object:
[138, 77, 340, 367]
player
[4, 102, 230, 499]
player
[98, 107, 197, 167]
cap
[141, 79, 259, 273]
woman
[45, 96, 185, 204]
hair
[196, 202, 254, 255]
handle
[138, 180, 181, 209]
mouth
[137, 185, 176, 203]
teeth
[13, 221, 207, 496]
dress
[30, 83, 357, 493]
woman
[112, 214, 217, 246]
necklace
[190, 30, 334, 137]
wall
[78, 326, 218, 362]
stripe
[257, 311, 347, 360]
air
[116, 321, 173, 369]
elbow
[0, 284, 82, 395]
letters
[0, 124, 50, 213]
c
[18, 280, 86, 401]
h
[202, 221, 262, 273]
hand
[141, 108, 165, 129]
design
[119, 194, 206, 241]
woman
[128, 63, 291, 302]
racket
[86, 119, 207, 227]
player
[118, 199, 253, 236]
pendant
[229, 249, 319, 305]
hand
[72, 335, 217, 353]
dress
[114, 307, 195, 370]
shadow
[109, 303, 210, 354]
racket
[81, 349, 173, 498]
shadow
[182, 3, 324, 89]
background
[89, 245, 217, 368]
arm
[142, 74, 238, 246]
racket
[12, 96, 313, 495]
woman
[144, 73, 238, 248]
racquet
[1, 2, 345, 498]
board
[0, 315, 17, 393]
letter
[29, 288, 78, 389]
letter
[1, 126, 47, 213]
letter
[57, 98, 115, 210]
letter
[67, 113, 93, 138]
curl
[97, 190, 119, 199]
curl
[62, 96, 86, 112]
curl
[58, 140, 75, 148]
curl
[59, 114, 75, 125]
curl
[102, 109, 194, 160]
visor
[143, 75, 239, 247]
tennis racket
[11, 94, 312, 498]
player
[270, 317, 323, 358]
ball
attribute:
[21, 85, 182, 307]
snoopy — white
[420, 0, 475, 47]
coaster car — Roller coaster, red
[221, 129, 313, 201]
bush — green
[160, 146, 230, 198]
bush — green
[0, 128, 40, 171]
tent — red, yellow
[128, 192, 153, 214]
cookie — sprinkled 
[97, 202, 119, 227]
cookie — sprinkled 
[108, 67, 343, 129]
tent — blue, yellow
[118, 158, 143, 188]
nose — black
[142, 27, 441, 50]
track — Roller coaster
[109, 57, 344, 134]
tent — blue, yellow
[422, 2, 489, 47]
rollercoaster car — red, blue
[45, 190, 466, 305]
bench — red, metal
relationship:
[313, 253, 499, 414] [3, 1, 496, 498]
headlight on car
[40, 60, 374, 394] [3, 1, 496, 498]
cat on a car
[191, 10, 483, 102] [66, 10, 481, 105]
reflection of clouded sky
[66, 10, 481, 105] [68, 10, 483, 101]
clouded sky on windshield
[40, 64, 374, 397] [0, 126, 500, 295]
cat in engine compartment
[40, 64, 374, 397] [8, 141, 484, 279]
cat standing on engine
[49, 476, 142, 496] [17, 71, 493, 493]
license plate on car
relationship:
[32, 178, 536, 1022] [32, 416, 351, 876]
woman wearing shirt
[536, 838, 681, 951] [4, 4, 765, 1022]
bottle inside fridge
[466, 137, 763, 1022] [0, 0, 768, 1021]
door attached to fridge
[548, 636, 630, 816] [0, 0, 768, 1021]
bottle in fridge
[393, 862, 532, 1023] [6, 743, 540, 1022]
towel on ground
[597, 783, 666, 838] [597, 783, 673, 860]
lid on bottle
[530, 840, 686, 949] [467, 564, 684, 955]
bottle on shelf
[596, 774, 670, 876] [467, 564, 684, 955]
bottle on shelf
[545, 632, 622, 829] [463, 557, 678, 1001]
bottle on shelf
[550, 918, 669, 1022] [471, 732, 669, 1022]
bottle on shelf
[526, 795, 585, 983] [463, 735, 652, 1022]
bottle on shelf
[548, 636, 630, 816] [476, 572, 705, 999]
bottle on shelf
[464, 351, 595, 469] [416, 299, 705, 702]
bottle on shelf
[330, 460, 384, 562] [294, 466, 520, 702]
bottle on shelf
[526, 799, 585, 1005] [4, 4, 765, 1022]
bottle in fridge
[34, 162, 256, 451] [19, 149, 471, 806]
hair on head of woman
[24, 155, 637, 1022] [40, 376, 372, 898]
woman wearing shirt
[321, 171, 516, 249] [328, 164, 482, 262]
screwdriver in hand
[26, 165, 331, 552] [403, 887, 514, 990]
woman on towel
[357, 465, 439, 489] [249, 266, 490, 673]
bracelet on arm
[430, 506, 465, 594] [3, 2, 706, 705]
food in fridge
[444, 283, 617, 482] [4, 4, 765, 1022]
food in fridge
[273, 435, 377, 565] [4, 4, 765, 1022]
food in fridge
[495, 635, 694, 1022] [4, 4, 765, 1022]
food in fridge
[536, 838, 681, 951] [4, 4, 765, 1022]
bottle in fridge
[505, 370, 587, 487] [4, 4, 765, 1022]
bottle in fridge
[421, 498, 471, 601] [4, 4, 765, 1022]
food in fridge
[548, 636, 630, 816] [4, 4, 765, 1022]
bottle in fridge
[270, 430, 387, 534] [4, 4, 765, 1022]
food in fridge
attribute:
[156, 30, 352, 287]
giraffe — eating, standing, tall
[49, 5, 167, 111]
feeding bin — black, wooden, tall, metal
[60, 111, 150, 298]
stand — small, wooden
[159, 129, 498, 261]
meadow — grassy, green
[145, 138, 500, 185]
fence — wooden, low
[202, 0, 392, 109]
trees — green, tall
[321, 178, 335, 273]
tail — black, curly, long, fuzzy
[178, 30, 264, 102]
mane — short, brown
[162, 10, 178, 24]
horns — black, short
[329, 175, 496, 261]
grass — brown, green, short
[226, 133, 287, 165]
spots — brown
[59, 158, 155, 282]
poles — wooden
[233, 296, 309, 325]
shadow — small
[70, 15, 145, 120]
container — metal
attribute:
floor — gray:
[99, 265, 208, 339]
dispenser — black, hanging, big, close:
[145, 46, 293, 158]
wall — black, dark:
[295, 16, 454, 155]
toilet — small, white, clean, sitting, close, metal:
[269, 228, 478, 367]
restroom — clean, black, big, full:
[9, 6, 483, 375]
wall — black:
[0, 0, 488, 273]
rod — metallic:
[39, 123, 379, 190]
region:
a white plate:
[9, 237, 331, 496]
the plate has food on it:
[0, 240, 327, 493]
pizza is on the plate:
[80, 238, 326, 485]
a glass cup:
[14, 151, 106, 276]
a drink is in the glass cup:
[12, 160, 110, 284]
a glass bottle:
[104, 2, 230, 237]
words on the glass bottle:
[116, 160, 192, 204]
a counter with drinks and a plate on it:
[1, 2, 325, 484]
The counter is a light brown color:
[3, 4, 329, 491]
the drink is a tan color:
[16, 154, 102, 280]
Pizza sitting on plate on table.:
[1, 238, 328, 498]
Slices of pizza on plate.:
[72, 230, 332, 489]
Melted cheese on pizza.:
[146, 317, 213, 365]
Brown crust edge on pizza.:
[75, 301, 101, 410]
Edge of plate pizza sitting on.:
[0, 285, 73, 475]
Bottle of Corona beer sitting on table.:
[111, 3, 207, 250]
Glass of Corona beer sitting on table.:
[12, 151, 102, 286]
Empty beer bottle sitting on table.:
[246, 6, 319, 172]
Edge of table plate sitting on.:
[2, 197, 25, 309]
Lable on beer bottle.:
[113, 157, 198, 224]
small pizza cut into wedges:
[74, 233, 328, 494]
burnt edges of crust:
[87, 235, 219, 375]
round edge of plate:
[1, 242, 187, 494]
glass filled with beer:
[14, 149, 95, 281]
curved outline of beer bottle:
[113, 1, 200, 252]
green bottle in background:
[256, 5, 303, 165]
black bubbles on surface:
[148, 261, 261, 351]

#### Aim of the exercise:
Reproduce the listing without any changes, starting at the line containing "[78, 326, 218, 362]" and ending at the line containing "nose — black", with both of those lines included.

#### Written answer:
[78, 326, 218, 362]
stripe
[257, 311, 347, 360]
air
[116, 321, 173, 369]
elbow
[0, 284, 82, 395]
letters
[0, 124, 50, 213]
c
[18, 280, 86, 401]
h
[202, 221, 262, 273]
hand
[141, 108, 165, 129]
design
[119, 194, 206, 241]
woman
[128, 63, 291, 302]
racket
[86, 119, 207, 227]
player
[118, 199, 253, 236]
pendant
[229, 249, 319, 305]
hand
[72, 335, 217, 353]
dress
[114, 307, 195, 370]
shadow
[109, 303, 210, 354]
racket
[81, 349, 173, 498]
shadow
[182, 3, 324, 89]
background
[89, 245, 217, 368]
arm
[142, 74, 238, 246]
racket
[12, 96, 313, 495]
woman
[144, 73, 238, 248]
racquet
[1, 2, 345, 498]
board
[0, 315, 17, 393]
letter
[29, 288, 78, 389]
letter
[1, 126, 47, 213]
letter
[57, 98, 115, 210]
letter
[67, 113, 93, 138]
curl
[97, 190, 119, 199]
curl
[62, 96, 86, 112]
curl
[58, 140, 75, 148]
curl
[59, 114, 75, 125]
curl
[102, 109, 194, 160]
visor
[143, 75, 239, 247]
tennis racket
[11, 94, 312, 498]
player
[270, 317, 323, 358]
ball
attribute:
[21, 85, 182, 307]
snoopy — white
[420, 0, 475, 47]
coaster car — Roller coaster, red
[221, 129, 313, 201]
bush — green
[160, 146, 230, 198]
bush — green
[0, 128, 40, 171]
tent — red, yellow
[128, 192, 153, 214]
cookie — sprinkled 
[97, 202, 119, 227]
cookie — sprinkled 
[108, 67, 343, 129]
tent — blue, yellow
[118, 158, 143, 188]
nose — black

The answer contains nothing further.